We were to work through Job 19 on Sunday. But the extreme weather, an uprooted tree* and fallen power lines meant that we were not able to gather for church. My wife wondered if there was something in the message which I had prepared that God didn't want us to hear this week! And yet, there was much in the events of the weekend- the power in the weather, the devastation of the waves, the flooding from the rain- which was on something of a 'Joban trajectory'.

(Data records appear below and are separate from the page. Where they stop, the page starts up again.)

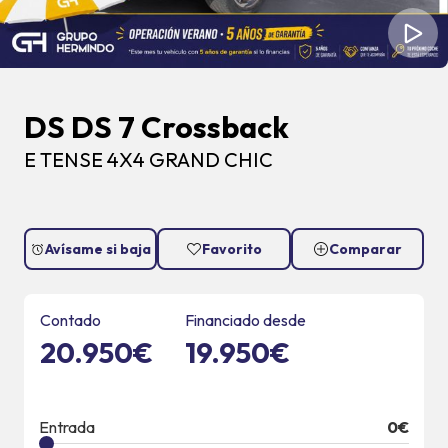
DS DS 7 Crossback
E TENSE 4X4 GRAND CHIC
Avísame si baja
Favorito
Comparar
Contado
Financiado desde
20.950€
19.950€
Entrada
0
€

I caught up yesterday with the minister of St Faiths church in Narrabeen, an area where the impact of the storm was particularly severe. He mentioned a number of families for whom the weather was more than just a lot of rain and wind- their houses were flooded and the clean-up they are left with is significant.

We can often be glib about these things: "How about that rain huh? Wasn't that incredible!" But for those who are directly experiencing the impact on the homes and livelihood, we need to be sensitive to what they are going through. As I write this, the front page of our local Manly Daily paper reads 'Resident's Tears in Storm Shock!: Our Weekend of Weather from Hell'

Of course it is nothing like the levels of suffering Job experienced. His children were crushed as their house collapsed by a sudden wind (Job 1:19). Job wonders how he can even stand before God: "Even if I summoned him and he responded, I do not believe he would give me a hearing. He would crush me with a storm..." (Job 9:16–17).

Indeed, Job feels the brunt of the storm head-on:

“I cry out to you, O God, but you do not answer;
I stand up, but you merely look at me.
You turn on me ruthlessly; with the might of your hand you attack me.
You snatch me up and drive me before the wind;
You toss me about in the storm" (Job 30:20–22).

 

And yet- it is ironic that when God finally does speak (Job 38:1), we read that "the LORD answered Job out of the storm". As one book on Job puts it, this is "God in the Whirlwind"!

Clearly, the Lord's hand is at work in all circumstances and we can trust- even in the midst- especially in the midst of 'heavy weather'. We can face all things knowing that he will hold us through to eternity- our Redeemer lives, and we will see Him with our own eyes.

God's presence is an awesome comfort!

* The irony of the uprooted tree, and Job's words in Job 19:10 were not lost on me on Sunday morning!